Hypnoanalysis

Wenders

New member
Hello everyone, I am new to posting here.

I am 33, female and would say I have been a social phobic for as long as I can remember and my problem was at its worst this summer. It was just disabling to me. I would function, I would go to work and stuff but I found it quite distressing at times; the blushing was the worst, I was so ashamed of my reaction. I just felt inferior to everyone.

Since 15 I started on beta blockers to cope with anxiety and then progressed through various anti-depressants over the years as well as having met several counsellers and psychologists over the years; some with varying results. I haven't seen anyone or taken medication for about 2 years now but over the summer this year I was flagging. I just couldn't take it anymore and was ready to try ANYTHING to make my life a bit more tolerable.

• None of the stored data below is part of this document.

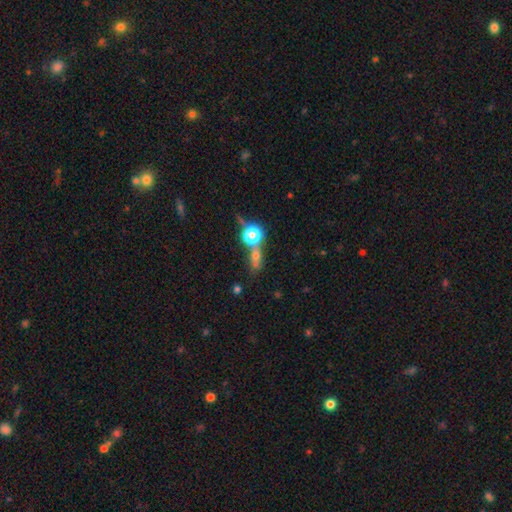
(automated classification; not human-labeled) Smooth or featured?
  - smooth: 53% *
  - star or artifact: 25%
  - featured or disk: 22%
How rounded?
  - round: 48% *
  - in between: 37%
  - cigar-shaped: 16%
Merging?
  - merger: 39% *
  - none: 38%
  - major disturbance: 11%
  - minor disturbance: 11%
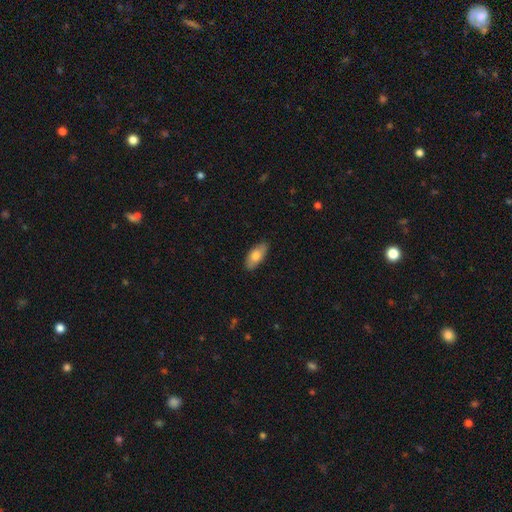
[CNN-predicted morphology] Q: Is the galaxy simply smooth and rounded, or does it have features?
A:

I can barely believe I am writing these words because I'm the most cynical person going but I want to give some hope and perhaps an answer to anyone who was suffering as much as I was.

I am flying the flag for hypnoanalysis. I thought it would be for cranks, it was just a way of scamming money and would fill my head with rubbish. But what's happened to me has been truly life changing, I just can't believe the change in me. It took me 12 sessions with a patient therapist and despite my cynicism of the treatment we really did crack it in the end, my sub conscious mind knew what was making me a social phobic.

The downside is it cost £500 but it was the best £500 I have ever spent and even if there was a zero added on to the end of that, to feel how I feel now it would have been worth it. I feel like my mind has been re-programmed, I feel I have my life back, I feel strong, confident, worthy, in control. I feel I could stand in front of a group of people and read out loud. I feel like the person I always knew I was yet wasn't able to be.

I believe this treatment has a high success rate. I would encourage anyone to try this treatment because it has truly changed my life. I feel so excited for the future, its like starting all over again.